By analyzing the serum metabolome in conjunction with the preceding gut microbiome, we found candidate gut bacteria that may mediate some of the observed metabolomic changes. The regulatory role of gut microbiota on circulating metabolites in healthy individuals has been established31,32. Our analytic approach explicitly considered the compositionality of microbiota data. In addition, L1 regularization combined with stability selection eliminated most spurious associations and produced a short list of stable metabolite-bacteria associations that are likely biologically important. With 38 such associations, numerous novel hypotheses may be generated for future research. As an example, both citrulline metabolites and 3 of the 4 indole metabolites from sPLS-DA were among the metabolites significantly associated with the gut microbiota. Higher abundance of Akkermansia, a prototype mucolytic genus, predicted lower levels of all 3 indole derivatives in the blood. We recently reported that Akkermansia expansion in the gut in these patients predicted a higher incidence of NF in the next several days and proposed this to be mediated by alterations in the host metabolic response9. Our findings in the present work support this hypothesis. Similarly, Alistipes is another genus that lives within or in close proximity to the mucus and uses mucin as a nutrient. This genus was inversely associated with 2 indole and 2 citrulline metabolites in the present analysis. Intriguingly, Parabacteroides predicted higher levels of 2 indole derivatives. If this association is validated, supplementation may be considered as a potential approach to NF prophylaxis, especially in patients who have lower levels of this genus. Another interesting association was between Roseburia and 2 citrulline metabolites. This genus is one of most potent butyrate producers in the human gut39. Butyrate and other short-chain fatty acids provide tonic stimuli for the gut epithelium40.
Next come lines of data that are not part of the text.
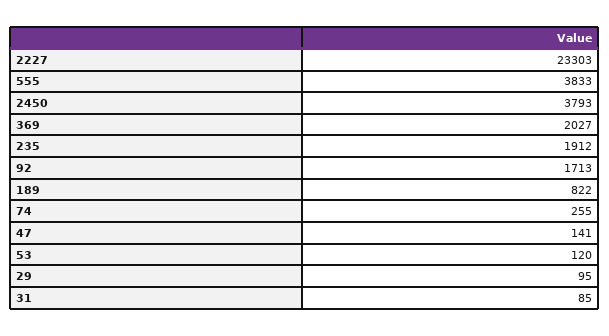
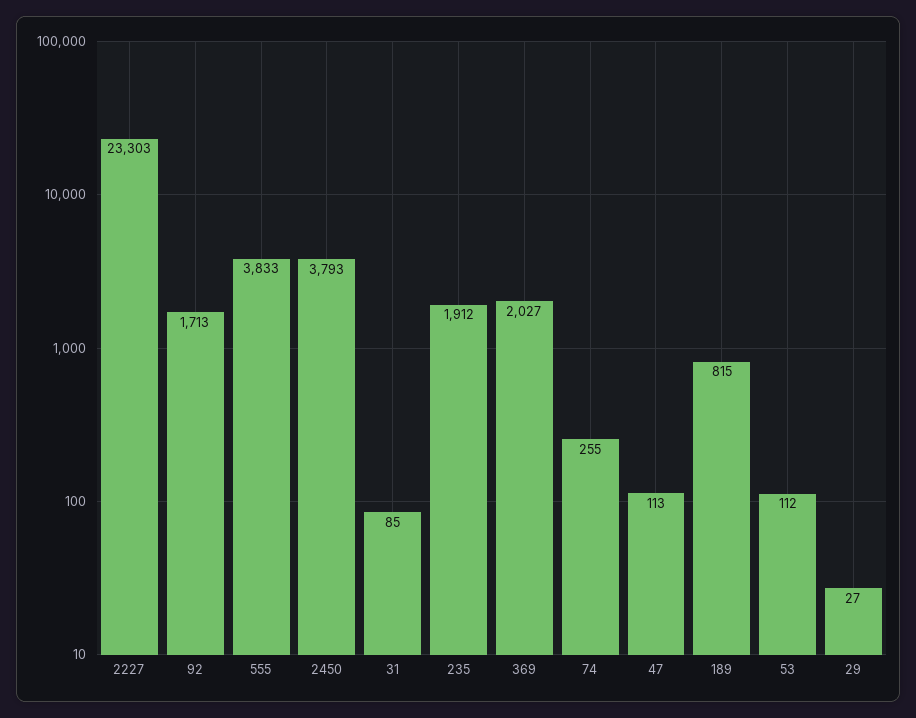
  {
    "2227": 23303,
    "555": 3833,
    "2450": 3793,
    "369": 2027,
    "235": 1912,
    "92": 1713,
-   "189": 822,
+   "189": 815,
    "74": 255,
-   "47": 141,
+   "47": 113,
-   "53": 120,
+   "53": 112,
-   "29": 95,
+   "29": 27,
    "31": 85
  }

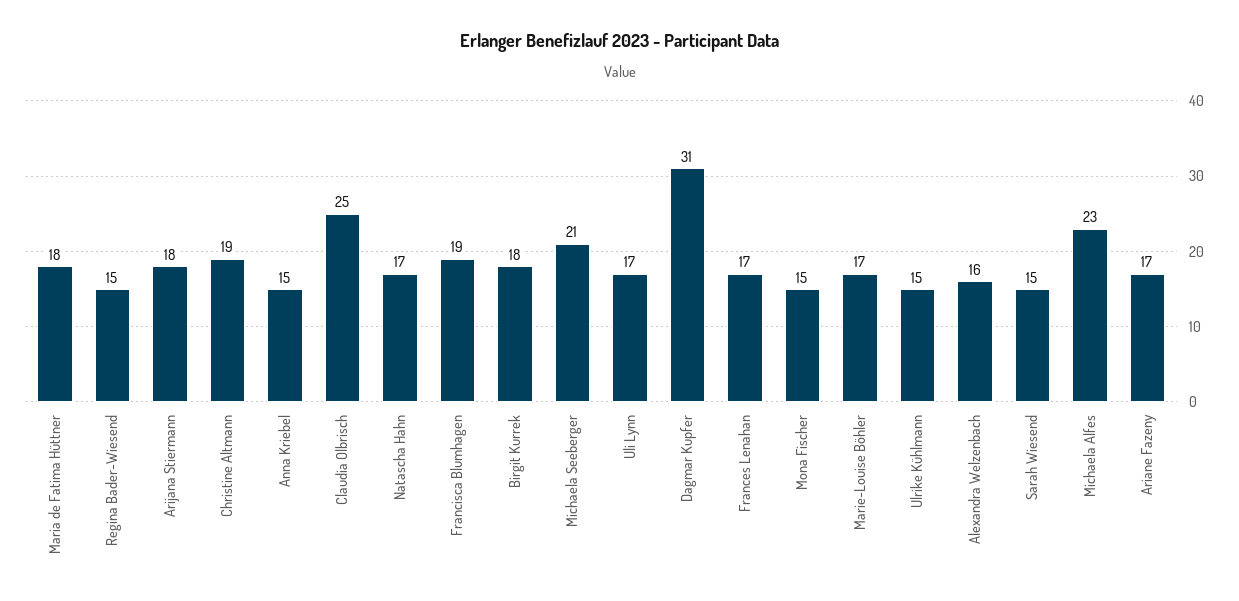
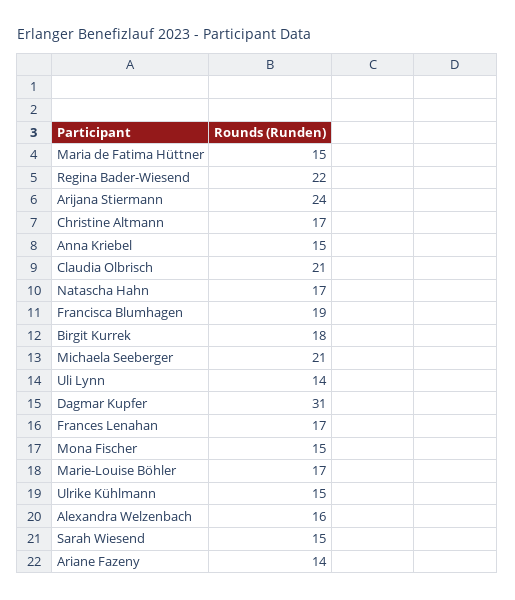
  {
-   "Maria de Fatima Hüttner": 18,
+   "Maria de Fatima Hüttner": 15,
-   "Regina Bader-Wiesend": 15,
+   "Regina Bader-Wiesend": 22,
-   "Arijana Stiermann": 18,
+   "Arijana Stiermann": 24,
-   "Christine Altmann": 19,
+   "Christine Altmann": 17,
    "Anna Kriebel": 15,
-   "Claudia Olbrisch": 25,
+   "Claudia Olbrisch": 21,
    "Natascha Hahn": 17,
    "Francisca Blumhagen": 19,
    "Birgit Kurrek": 18,
    "Michaela Seeberger": 21,
-   "Uli Lynn": 17,
+   "Uli Lynn": 14,
    "Dagmar Kupfer": 31,
    "Frances Lenahan": 17,
    "Mona Fischer": 15,
    "Marie-Louise Böhler": 17,
    "Ulrike Kühlmann": 15,
    "Alexandra Welzenbach": 16,
    "Sarah Wiesend": 15,
-   "Michaela Alfes": 23,
-   "Ariane Fazeny": 17
+   "Ariane Fazeny": 14
  }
Patients with NF commonly experience non-specific symptoms including malaise, fatigue, headache, loss of appetite, irritability, confusion, sleep alterations, and muscle aches, which often result in prolonged hospitalization and poor quality of life41. In addition, fever can influence hematopoietic recovery after cytotoxic damage42. Whether the observed metabolomic changes mediate some of the fever-associated symptoms or mediate the effects of fever on hematopoietic recovery is subject to further investigation.

As diet is a regulator of the gut microbiome and serum metabolome, lack of granular dietary data is a limitation of the present study. Furthermore, the findings of this study are associational in nature. Although some of the significant metabolites have known beneficial or detrimental effects in specific settings, their causal contribution to NF in patients with AML cannot be ascertained. Therefore, mechanistic studies are necessary to prove causality. Nonetheless, our findings support a model where the gut microbiota and gut barrier cooperate to protect against NF. A breakdown of this cooperation occurs because of disruptions to the microbiota (e.g. due to antibiotics) and gut barrier (e.g. due to chemotherapy), collectively increasing host susceptibility to pyrogenic stimuli. While the current anti-microbial practice implicitly assumes that the main cause of NF is a microbe (whether or not documented) or its detrimental products, our findings highlight the importance of the protective metabolites produced by the commensal gut microbiota. Therefore, strategies that protect/restore the microbiota and augment the gut barrier could be novel approaches to the prevention and treatment of NF.